Please state how many lines of the material contain "round", giving nothing but the number.

══ Extracted entries

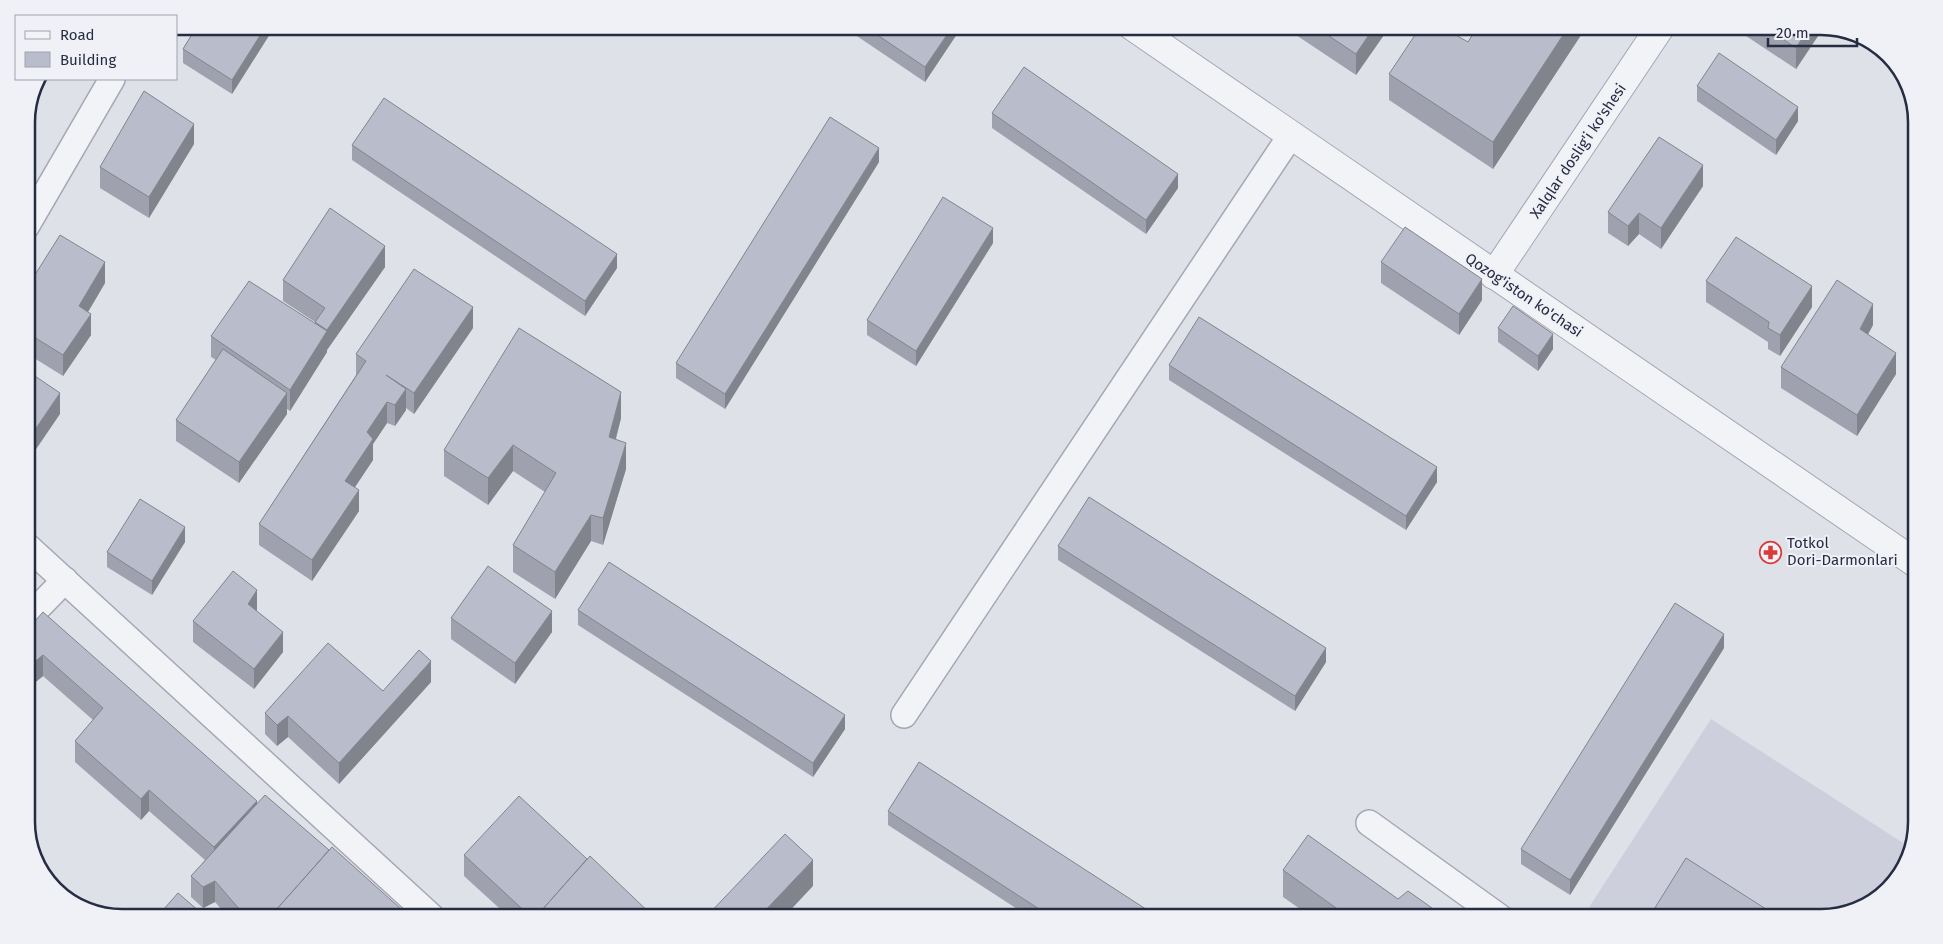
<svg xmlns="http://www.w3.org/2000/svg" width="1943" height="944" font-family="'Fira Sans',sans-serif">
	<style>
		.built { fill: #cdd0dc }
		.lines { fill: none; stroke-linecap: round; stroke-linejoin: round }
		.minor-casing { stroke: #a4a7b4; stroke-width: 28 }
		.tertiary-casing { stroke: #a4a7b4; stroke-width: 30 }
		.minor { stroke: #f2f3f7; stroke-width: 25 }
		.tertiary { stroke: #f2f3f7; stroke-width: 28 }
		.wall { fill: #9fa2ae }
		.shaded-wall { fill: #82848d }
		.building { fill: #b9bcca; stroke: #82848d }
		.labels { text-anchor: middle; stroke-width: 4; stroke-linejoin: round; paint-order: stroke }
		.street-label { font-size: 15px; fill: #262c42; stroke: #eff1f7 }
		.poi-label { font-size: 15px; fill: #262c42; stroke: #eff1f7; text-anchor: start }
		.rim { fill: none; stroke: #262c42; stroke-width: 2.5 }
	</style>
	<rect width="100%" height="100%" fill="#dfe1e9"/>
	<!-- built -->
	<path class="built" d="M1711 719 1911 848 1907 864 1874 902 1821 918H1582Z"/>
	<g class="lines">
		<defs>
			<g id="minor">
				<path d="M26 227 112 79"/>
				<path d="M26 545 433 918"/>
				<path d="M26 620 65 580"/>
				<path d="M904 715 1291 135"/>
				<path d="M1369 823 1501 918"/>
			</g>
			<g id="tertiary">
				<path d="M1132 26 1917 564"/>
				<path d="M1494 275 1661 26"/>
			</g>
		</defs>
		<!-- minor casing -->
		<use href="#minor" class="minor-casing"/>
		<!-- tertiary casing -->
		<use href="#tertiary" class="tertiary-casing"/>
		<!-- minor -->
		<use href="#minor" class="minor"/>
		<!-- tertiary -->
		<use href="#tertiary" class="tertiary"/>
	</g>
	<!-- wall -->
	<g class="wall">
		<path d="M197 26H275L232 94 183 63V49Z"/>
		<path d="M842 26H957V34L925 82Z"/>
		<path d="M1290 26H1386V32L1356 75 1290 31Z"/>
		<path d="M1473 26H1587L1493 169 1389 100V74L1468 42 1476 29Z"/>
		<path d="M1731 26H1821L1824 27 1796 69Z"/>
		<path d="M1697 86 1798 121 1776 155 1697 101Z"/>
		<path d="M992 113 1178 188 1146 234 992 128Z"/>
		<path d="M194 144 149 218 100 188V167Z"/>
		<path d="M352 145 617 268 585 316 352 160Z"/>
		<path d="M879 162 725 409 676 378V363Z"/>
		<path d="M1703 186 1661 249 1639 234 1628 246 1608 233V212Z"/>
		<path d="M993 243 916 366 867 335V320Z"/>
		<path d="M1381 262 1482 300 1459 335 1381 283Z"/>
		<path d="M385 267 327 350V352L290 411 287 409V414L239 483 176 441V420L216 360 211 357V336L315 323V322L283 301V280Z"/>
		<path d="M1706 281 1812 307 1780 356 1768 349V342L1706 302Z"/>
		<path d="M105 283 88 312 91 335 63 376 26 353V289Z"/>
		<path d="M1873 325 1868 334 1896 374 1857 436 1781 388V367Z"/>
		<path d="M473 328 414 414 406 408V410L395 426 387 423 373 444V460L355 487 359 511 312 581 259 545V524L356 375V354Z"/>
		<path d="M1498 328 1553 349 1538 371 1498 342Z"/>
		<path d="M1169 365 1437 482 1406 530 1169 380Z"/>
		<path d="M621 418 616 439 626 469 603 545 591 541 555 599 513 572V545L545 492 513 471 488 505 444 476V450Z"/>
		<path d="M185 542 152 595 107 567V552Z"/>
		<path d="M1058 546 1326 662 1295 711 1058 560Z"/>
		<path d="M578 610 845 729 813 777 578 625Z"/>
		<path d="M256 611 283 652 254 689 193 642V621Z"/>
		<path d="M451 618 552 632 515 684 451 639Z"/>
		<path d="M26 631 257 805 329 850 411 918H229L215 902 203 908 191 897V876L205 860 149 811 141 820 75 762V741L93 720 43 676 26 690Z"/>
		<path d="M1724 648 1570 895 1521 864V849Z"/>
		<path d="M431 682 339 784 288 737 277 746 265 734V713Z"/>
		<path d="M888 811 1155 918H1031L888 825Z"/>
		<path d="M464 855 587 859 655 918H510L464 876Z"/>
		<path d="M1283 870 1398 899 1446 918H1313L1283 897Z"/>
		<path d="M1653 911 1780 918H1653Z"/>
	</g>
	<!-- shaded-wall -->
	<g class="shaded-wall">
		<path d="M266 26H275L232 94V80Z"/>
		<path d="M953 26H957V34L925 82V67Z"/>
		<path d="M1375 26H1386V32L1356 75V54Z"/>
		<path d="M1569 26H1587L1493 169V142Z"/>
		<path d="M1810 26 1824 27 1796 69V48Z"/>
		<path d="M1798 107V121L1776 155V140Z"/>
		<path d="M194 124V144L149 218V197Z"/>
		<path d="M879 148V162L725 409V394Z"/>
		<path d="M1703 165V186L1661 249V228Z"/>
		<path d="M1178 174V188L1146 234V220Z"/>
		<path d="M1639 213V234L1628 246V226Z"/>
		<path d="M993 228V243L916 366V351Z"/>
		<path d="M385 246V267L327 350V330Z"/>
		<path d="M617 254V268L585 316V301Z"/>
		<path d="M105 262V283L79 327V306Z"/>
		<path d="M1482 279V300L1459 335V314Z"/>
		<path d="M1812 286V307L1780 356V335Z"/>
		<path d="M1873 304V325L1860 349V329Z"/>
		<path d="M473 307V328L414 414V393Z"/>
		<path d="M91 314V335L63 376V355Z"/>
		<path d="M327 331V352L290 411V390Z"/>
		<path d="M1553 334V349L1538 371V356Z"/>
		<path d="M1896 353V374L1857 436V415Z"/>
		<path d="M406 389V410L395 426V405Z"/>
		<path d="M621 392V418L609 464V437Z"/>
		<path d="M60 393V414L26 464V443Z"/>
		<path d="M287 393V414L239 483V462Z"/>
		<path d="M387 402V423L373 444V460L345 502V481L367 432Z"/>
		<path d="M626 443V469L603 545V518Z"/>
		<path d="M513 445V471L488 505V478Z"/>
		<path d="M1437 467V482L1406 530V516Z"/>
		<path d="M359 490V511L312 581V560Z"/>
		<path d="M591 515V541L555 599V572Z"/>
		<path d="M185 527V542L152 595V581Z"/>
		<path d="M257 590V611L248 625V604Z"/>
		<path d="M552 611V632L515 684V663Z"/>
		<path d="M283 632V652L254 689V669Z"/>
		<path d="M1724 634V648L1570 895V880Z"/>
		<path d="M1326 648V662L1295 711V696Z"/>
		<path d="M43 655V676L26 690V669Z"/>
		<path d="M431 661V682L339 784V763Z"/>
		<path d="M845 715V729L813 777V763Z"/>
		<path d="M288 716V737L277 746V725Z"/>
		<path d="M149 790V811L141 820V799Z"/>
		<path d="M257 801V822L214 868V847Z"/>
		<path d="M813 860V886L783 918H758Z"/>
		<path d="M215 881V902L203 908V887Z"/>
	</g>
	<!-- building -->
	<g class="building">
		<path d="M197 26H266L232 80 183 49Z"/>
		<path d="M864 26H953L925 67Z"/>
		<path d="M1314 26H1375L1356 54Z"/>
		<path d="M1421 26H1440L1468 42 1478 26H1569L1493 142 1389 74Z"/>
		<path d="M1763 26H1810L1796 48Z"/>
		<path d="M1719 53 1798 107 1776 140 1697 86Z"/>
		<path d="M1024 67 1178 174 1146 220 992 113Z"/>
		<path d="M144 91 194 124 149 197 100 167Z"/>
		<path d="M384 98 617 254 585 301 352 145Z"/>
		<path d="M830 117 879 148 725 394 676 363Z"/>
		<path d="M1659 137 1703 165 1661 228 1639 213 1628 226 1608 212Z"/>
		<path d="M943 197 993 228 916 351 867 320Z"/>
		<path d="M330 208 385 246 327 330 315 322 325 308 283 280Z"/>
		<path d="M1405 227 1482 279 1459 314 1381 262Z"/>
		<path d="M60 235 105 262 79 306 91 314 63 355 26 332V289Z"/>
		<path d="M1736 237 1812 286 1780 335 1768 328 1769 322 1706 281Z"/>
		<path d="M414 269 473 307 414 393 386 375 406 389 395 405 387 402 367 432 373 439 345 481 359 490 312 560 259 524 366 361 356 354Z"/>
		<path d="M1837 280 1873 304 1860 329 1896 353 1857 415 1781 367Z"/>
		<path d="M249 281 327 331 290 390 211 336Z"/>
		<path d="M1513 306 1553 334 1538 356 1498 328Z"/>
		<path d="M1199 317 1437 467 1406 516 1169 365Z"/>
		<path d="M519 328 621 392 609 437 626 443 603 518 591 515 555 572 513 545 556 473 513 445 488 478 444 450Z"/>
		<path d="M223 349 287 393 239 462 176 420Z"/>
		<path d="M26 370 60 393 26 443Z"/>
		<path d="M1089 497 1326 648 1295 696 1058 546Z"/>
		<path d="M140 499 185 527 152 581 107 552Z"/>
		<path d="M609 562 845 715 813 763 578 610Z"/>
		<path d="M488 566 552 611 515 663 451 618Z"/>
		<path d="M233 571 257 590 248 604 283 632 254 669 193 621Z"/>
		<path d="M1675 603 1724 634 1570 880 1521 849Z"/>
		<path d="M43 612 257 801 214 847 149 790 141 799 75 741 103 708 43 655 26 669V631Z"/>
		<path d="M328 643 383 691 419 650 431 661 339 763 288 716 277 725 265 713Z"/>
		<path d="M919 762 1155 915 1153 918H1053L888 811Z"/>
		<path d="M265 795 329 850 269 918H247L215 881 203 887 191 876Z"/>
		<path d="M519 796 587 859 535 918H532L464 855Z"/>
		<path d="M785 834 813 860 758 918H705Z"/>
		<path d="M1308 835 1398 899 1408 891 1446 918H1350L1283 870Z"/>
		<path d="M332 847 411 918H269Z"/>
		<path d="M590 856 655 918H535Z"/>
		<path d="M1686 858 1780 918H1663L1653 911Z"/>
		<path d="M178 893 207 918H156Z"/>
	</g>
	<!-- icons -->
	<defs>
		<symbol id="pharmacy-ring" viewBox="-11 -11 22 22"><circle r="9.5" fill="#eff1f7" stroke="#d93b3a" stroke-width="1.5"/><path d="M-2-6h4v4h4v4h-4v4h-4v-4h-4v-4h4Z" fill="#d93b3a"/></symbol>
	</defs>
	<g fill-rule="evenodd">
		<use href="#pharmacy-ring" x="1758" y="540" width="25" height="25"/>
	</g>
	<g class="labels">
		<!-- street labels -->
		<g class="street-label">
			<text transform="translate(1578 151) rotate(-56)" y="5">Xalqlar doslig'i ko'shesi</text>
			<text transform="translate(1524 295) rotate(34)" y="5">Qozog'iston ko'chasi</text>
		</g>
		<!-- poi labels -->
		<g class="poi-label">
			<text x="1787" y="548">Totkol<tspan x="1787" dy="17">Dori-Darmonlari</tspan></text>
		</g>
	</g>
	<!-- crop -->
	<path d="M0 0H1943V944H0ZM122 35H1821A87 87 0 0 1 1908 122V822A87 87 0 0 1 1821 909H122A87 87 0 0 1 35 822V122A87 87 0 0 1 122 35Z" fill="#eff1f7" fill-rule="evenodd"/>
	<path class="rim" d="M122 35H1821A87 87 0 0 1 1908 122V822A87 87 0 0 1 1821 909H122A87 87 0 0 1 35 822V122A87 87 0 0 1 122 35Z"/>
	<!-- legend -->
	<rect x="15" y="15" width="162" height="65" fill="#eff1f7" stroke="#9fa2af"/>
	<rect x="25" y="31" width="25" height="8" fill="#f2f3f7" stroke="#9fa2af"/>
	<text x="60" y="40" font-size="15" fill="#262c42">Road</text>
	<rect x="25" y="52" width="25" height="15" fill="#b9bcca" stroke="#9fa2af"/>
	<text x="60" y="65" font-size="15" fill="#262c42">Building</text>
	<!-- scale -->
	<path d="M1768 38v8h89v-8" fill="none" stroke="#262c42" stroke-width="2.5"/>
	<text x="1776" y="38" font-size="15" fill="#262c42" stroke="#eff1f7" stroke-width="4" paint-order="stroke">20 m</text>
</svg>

════
══ Extracted entries

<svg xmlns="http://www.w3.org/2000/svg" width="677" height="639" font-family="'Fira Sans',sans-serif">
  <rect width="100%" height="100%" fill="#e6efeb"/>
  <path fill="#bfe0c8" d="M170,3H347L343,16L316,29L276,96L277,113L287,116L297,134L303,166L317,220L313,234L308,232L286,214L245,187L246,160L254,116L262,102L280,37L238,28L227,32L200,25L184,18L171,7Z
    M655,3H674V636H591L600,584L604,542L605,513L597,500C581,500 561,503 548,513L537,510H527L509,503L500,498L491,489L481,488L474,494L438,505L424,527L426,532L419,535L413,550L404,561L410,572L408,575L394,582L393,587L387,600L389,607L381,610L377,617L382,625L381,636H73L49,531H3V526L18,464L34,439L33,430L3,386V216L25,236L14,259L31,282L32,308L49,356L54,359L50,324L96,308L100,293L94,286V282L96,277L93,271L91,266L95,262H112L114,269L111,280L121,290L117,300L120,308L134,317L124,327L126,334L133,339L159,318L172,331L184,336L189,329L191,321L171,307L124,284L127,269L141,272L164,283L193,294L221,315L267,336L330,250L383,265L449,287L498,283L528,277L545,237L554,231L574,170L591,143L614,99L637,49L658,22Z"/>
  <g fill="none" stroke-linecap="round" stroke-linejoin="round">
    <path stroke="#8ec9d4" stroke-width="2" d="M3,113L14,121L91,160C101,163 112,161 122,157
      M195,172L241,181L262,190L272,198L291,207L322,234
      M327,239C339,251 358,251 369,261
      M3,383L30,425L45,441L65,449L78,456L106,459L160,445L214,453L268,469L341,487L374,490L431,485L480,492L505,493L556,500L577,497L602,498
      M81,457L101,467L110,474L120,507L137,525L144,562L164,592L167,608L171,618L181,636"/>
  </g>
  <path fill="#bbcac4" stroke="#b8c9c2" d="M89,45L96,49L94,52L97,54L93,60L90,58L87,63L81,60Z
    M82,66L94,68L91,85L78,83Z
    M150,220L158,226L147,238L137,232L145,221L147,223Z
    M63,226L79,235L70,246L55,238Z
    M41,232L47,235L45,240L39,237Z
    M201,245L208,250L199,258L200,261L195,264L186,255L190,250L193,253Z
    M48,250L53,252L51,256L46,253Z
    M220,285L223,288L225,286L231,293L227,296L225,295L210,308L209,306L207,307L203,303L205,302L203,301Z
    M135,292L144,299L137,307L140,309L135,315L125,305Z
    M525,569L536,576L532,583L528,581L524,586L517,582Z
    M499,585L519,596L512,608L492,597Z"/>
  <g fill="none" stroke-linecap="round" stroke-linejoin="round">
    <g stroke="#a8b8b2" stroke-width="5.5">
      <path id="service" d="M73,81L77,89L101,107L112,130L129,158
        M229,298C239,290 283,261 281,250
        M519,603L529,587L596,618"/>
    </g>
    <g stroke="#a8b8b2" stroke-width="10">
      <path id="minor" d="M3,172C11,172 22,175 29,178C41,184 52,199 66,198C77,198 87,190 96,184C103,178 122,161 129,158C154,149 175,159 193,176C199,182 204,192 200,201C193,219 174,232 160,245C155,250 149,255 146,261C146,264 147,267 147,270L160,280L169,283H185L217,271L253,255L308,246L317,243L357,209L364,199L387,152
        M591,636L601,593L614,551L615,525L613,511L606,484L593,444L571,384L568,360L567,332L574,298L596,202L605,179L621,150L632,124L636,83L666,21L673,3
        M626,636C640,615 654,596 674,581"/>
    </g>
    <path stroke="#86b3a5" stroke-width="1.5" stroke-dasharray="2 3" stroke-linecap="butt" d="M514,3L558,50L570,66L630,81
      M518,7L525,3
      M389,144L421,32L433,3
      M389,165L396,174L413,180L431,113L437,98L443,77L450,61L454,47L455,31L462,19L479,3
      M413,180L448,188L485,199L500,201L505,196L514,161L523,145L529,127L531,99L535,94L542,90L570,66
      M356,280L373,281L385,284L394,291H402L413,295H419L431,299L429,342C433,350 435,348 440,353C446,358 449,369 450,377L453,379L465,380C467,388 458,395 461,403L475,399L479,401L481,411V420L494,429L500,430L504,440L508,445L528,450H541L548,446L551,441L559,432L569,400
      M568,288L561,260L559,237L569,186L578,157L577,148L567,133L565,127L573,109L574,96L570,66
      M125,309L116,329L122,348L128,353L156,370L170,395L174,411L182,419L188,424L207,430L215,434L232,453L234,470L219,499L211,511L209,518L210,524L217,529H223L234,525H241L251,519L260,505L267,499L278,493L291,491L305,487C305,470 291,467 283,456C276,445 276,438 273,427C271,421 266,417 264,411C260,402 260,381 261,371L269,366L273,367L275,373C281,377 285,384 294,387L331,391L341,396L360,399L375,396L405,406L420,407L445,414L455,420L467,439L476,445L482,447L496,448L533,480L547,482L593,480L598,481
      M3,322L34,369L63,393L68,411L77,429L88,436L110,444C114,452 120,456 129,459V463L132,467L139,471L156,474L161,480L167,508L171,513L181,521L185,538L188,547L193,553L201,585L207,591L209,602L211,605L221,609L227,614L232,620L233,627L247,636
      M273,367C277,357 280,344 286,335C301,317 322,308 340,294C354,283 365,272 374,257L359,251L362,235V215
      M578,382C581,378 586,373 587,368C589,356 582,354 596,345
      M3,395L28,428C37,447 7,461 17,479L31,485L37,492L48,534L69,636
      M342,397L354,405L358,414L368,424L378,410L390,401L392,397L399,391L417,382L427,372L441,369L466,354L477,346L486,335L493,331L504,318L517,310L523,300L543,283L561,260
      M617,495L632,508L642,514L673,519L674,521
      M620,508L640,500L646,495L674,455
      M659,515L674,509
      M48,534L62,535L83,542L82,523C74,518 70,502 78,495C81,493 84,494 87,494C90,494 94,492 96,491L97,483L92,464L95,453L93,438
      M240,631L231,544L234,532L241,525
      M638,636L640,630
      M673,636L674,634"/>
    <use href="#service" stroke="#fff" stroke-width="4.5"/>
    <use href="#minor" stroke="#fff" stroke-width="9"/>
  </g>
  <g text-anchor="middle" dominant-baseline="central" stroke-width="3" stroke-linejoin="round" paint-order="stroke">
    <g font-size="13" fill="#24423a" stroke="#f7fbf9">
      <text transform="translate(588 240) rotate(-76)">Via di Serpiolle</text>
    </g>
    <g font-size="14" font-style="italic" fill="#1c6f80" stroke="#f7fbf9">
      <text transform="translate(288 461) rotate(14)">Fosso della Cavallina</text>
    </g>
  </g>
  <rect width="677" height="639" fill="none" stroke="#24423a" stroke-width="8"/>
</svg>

════

Reply to the task |
5